Think of the instance as a workhorse: knowing its throughput is like predicting how much cargo this workhorse can handle reliably. For example, consider the Jurassic-2 Mid model on a p4d.24xlarge instance, specifically for the use-case of 'Answering a question based on a help center article' which has a throughput of 448 RPM (Requests Per Minute). For peak traffic of approximately 1,200 requests per minute, you'd need to deploy 3 instances to handle this volume. Conversely, during quieter times with around 300 requests per minute, just 1 instance would suffice.

To reach an instance's optimal throughput and maximize its productivity, send a sufficient number of concurrent requests to a real-time endpoint. AI21 has plans in motion to introduce Batch Transform endpoints. Until then, you can simulate batching by sending a high volume of parallel requests to real-time endpoints.

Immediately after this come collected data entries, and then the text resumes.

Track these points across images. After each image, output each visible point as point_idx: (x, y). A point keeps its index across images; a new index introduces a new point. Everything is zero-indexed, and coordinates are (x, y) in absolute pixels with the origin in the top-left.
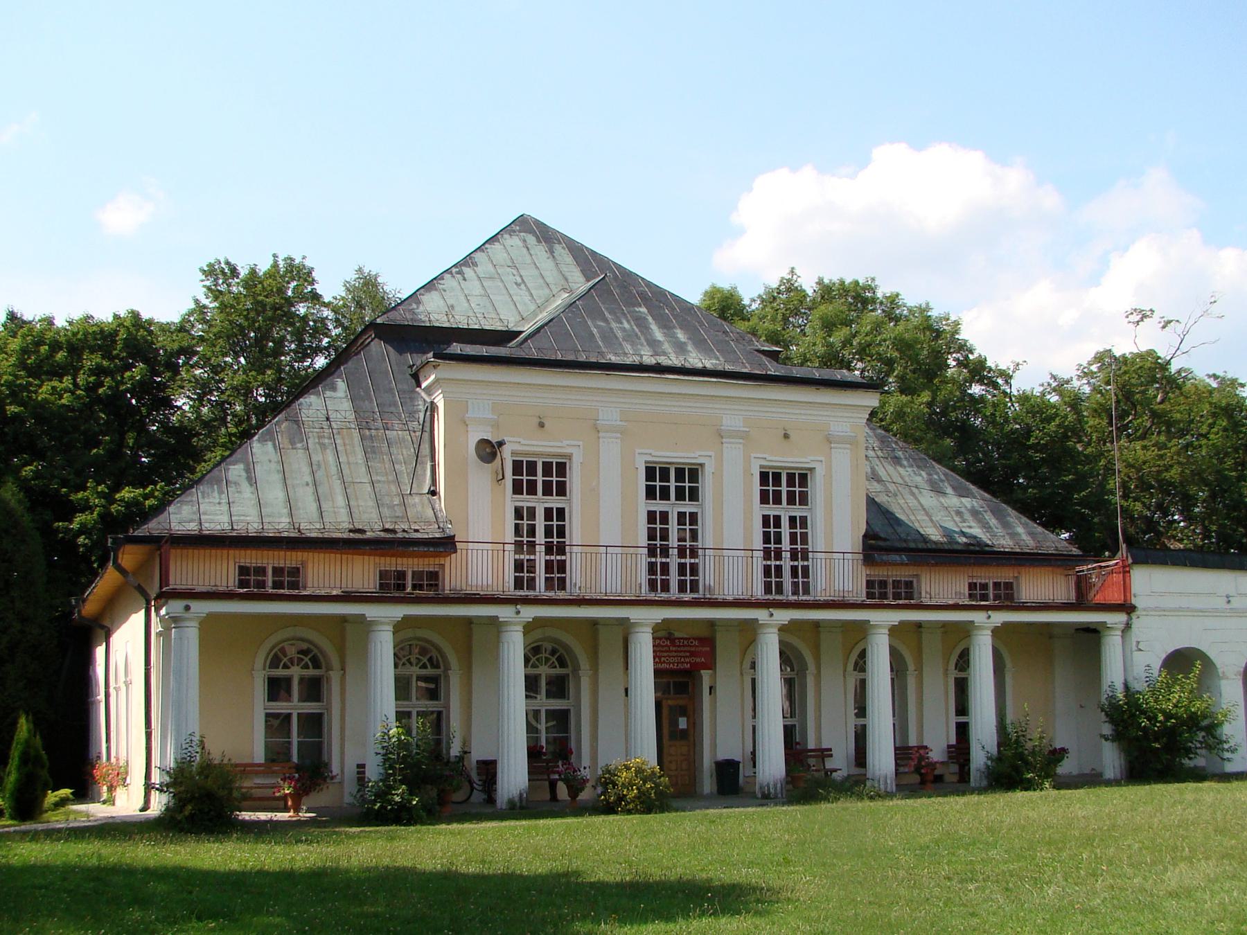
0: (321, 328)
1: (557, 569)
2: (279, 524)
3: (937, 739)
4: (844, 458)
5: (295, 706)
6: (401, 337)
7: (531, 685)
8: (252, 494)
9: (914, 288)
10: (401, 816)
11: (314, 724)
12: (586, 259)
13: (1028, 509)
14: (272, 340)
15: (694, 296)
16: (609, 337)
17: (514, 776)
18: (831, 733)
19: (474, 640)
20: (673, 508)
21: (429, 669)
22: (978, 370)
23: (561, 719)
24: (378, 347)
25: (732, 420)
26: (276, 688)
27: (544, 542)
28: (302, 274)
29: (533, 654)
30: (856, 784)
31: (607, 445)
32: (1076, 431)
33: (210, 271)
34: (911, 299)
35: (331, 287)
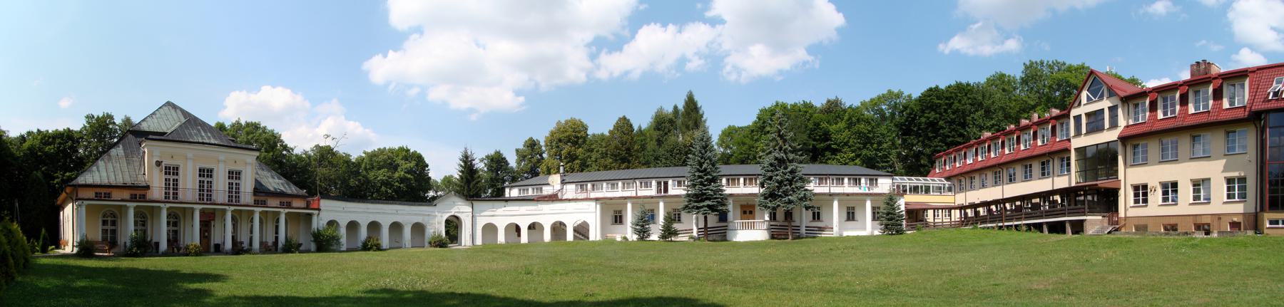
0: (116, 131)
1: (175, 194)
2: (105, 182)
3: (270, 240)
4: (249, 167)
5: (109, 227)
6: (136, 134)
7: (168, 223)
8: (99, 174)
9: (270, 125)
10: (135, 255)
11: (114, 232)
12: (183, 112)
13: (296, 184)
14: (104, 134)
15: (213, 124)
16: (190, 135)
17: (164, 246)
18: (244, 238)
19: (154, 212)
20: (206, 179)
21: (143, 218)
22: (285, 147)
23: (176, 232)
24: (130, 136)
25: (222, 157)
26: (105, 223)
27: (172, 187)
28: (111, 117)
29: (169, 216)
30: (249, 251)
31: (189, 162)
32: (309, 164)
33: (87, 117)
34: (269, 128)
35: (118, 120)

To determine the expected throughput for your specific scenario, assess the average length of your prompt and generated output in tokens. Identifying where these lengths fit in the following tables provides a clear indication of the ballpark you're in.

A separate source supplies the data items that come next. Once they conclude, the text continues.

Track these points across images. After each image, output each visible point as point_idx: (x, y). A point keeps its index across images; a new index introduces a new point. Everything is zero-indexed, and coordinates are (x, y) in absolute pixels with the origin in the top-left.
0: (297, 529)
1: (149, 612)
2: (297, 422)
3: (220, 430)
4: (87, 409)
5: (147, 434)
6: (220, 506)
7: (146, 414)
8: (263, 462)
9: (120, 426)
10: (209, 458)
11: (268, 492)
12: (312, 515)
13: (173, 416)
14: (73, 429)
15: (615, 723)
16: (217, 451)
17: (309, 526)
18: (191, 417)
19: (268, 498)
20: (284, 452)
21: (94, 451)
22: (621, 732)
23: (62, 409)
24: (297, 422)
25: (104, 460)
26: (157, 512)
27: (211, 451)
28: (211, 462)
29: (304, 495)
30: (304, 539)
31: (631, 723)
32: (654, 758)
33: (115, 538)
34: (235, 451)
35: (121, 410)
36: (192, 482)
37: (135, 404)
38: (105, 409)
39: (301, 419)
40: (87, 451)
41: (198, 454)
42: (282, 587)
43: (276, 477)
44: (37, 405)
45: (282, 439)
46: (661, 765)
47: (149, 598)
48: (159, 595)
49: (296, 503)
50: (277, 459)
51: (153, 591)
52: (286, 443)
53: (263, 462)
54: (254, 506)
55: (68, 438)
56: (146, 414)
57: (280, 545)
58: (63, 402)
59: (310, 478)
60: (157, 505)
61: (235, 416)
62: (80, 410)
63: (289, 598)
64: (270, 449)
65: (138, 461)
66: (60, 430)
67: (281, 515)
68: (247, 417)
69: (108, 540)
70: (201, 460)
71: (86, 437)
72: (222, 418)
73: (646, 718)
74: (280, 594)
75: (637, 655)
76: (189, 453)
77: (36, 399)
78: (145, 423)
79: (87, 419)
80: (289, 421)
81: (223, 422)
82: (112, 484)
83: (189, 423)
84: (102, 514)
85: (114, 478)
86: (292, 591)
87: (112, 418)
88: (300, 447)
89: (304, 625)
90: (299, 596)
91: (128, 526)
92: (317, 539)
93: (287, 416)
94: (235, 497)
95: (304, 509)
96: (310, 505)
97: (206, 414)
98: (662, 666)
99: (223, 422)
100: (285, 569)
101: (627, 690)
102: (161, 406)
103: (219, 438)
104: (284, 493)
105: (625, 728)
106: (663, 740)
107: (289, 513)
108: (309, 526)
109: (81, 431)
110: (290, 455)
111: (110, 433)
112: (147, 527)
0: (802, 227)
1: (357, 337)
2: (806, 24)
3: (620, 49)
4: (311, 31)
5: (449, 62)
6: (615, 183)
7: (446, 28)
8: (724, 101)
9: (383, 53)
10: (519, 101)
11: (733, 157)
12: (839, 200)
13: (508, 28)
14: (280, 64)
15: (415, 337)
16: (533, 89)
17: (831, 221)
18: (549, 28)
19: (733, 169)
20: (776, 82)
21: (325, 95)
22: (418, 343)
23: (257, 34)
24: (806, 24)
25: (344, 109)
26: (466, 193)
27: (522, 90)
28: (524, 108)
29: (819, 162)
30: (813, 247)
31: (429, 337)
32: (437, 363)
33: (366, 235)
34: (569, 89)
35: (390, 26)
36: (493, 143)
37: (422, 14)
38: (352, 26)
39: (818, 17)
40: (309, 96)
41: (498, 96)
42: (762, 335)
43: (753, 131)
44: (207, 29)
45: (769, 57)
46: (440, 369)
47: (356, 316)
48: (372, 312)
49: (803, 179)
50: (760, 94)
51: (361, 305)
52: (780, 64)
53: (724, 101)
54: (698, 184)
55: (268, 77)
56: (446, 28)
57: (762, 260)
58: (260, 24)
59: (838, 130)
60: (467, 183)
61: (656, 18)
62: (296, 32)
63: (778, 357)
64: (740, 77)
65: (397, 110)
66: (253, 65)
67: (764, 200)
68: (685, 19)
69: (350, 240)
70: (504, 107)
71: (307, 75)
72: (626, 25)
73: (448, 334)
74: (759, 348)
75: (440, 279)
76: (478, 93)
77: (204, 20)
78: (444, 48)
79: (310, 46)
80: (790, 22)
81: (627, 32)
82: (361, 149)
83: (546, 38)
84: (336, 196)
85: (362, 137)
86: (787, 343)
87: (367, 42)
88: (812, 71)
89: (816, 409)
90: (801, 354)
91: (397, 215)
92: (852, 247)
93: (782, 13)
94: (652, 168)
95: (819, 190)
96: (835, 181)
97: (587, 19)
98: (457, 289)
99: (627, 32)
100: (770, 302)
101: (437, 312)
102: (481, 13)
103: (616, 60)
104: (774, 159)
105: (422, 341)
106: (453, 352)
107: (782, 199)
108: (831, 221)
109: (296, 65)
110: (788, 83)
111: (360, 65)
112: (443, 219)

The detailed throughput data for the latest AI21 models available in SageMaker is presented next. Throughput is determined by both the model and the instance type, and the choice of instance type further hinges on the selected model and particular requirements related to context window length and latency. Note that the data in these tables corresponds to scenarios where the model produces a single output for each request (numResults=1).

Foundation models

Jurassic-2 Ultra

p4de.24xlarge

Prompt (tokens)	Completion (tokens)	Example use-case	RPM
7168	512	Summarize several pages into a one-pager	<20
1024	128	Summarize a news article into a long paragraph	143
512	64	Answer a question based on a help center article	290
128	1024	Write a blog post	<20
128	128	Paraphrase a paragraph	272

p4d.24xlarge

Prompt (tokens)	Completion (tokens)	Example use-case	RPM
7168	512	Summarize few pages into a one pager	<20
2048	256	Summarize few pages into a half-pager	41
1024	128	Summarize a news article into a long paragraph	133
512	64	Answer a question based on a help center article	291
128	1024	Write a blog post	<20
128	128	Paraphrase a paragraph	220

g5.48xlarge

Prompt (tokens)	Completion (tokens)	Example use-case	RPM
1024	128	Summarize a news article into a long paragraph	<20
512	64	Answer a question based on a help center article	27
128	1024	Write a blog post	<20
128	128	Paraphrase a paragraph	<20

Jurassic-2 Mid

p4d.24xlarge

Prompt (tokens)	Completion (tokens)	Example use-case	RPM
7168	512	Summarize several pages into a one-pager	<20
1024	128	Summarize a news article into a long paragraph	237
512	64	Answer a question based on a help center article	448
128	1024	Write a blog post	<20
128	128	Paraphrase a paragraph	385

g5.48xlarge

Prompt (tokens)	Completion (tokens)	Example use-case	RPM
2048	256	Summarize few pages into a half-pager	<20
1024	128	Summarize a news article into a long paragraph	34
512	64	Answer a question based on a help center article	76
128	1024	Write a blog post	<20
128	128	Paraphrase a paragraph	107

g5.12xlarge

Prompt (tokens)	Completion (tokens)	Example use-case	RPM
1024	128	Summarize a news article into a long paragraph	50
512	64	Answer a question based on a help center article	113
128	1024	Write a blog post	<20
128	128	Paraphrase a paragraph	200

g4dn.12xlarge

Prompt (tokens)	Completion (tokens)	Example use-case	RPM
1024	128	Summarize a news article into a long paragraph	33
512	64	Answer a question based on a help center article	76
128	1024	Write a blog post	<20
128	128	Paraphrase a paragraph	127